Some of these ETFs use tactical hedging strategies, which explains why their percentage of assets in the top 10 and 50 looks odd. Nevertheless, the biggest weakness of these funds is that they lack customization. For example, despite being factor and fundamental-weighted, IUSV and VLUE have 91% of assets in large-cap stocks. ILCV is even worse at 94% because it’s market-cap-weighted. As an alternative, I suggest owning a small-cap, mid-cap, and large-cap value ETF in your desired allocations.
As you might expect, the fundamentals for many of these ETFs are a blend of the two previous categories. The average five-year beta is 1.08, and many have a forward price-earnings ratio below 15. That’s more than eight points cheaper than SPY and nearly half the valuation of QQQ.

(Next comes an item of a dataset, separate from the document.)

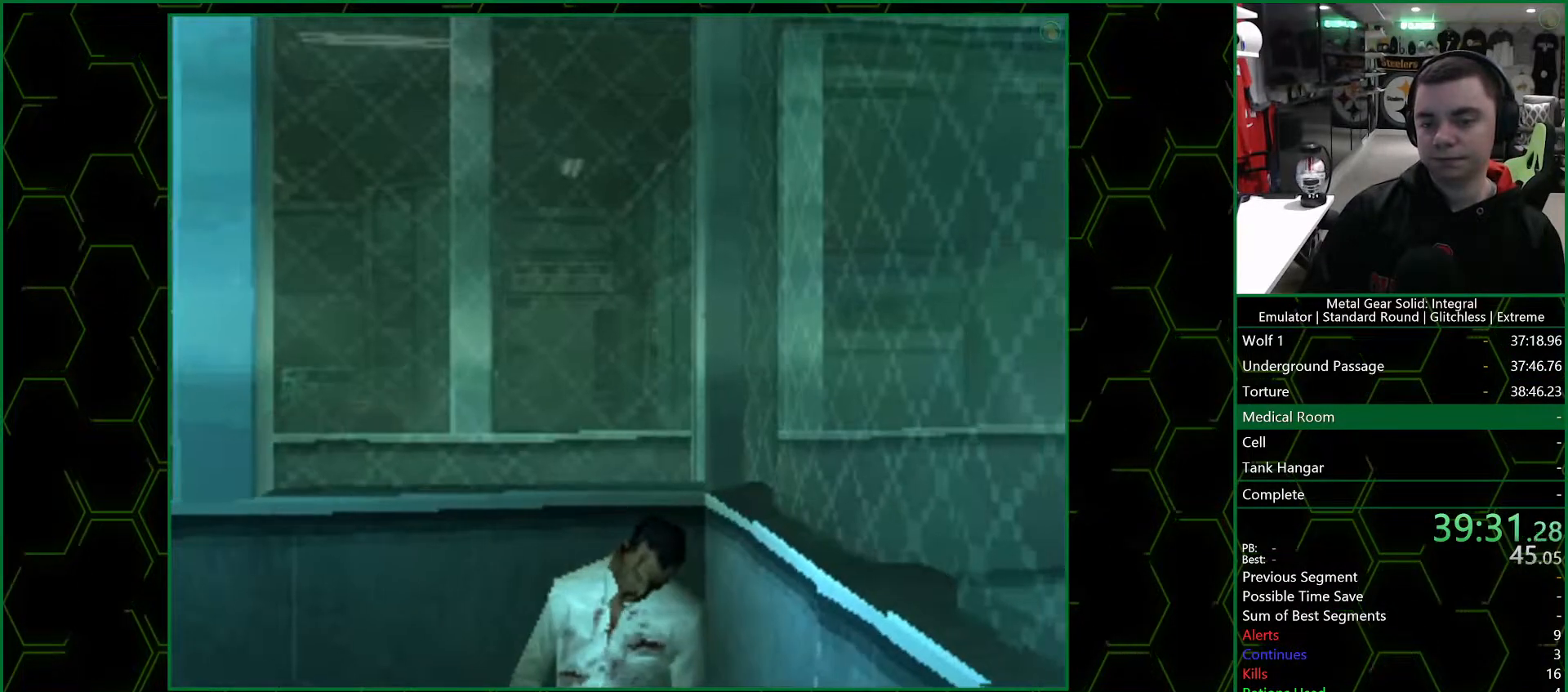
{"buttons": ["SELECT"], "left_stick": "center", "right_stick": "center", "button_events": [[467, "SELECT", "down"], [467, "TRIANGLE", "up"]]}
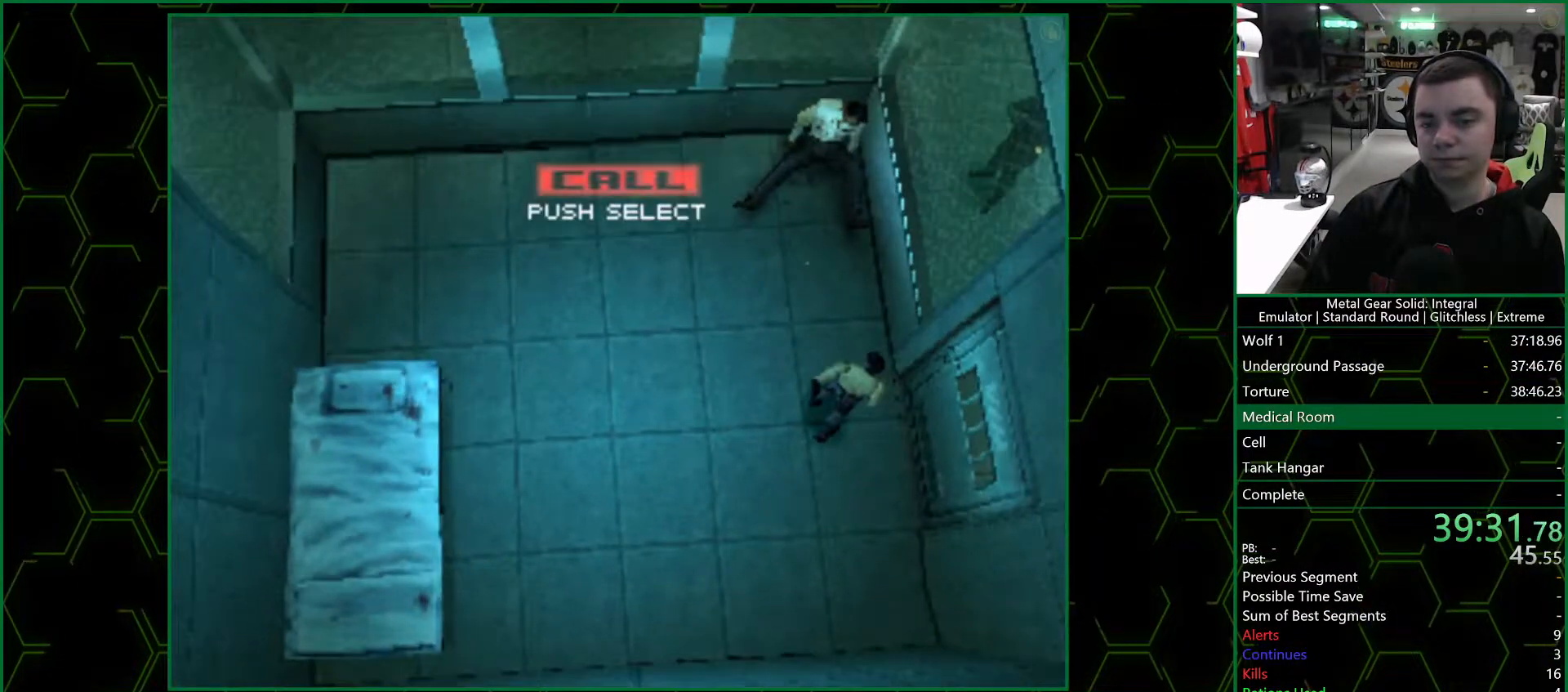
{"buttons": [], "left_stick": "center", "right_stick": "center", "button_events": [[133, "SELECT", "up"]]}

Only five have a ten-year trading history, with the WisdomTree U.S. Value Fund (WTV) performing best, generating a 192.35% total return through August. However, if I had to pick one today, it probably would be ILCV. Its 0.95 beta, 16.77x forward earnings valuation, double-digit revenue and earnings growth, and strong profitability score appears to have investors covered from multiple angles.
Conclusion
This article aimed to provide readers with relevant information on nearly 70 U.S. value ETFs in a concise format. Traditional ETF screeners help you narrow down funds by strategy, fees, assets, and the number of holdings, but I sought to supplement this with current fundamental data covering volatility, growth, valuation, and profitability. I hope readers can use this article as a reason to check out other articles on the ETFs authors have covered on Seeking Alpha. And, as always, if you’d like me to cover a specific one you’re interested in, please let me know in the comments section below. Thank you for reading.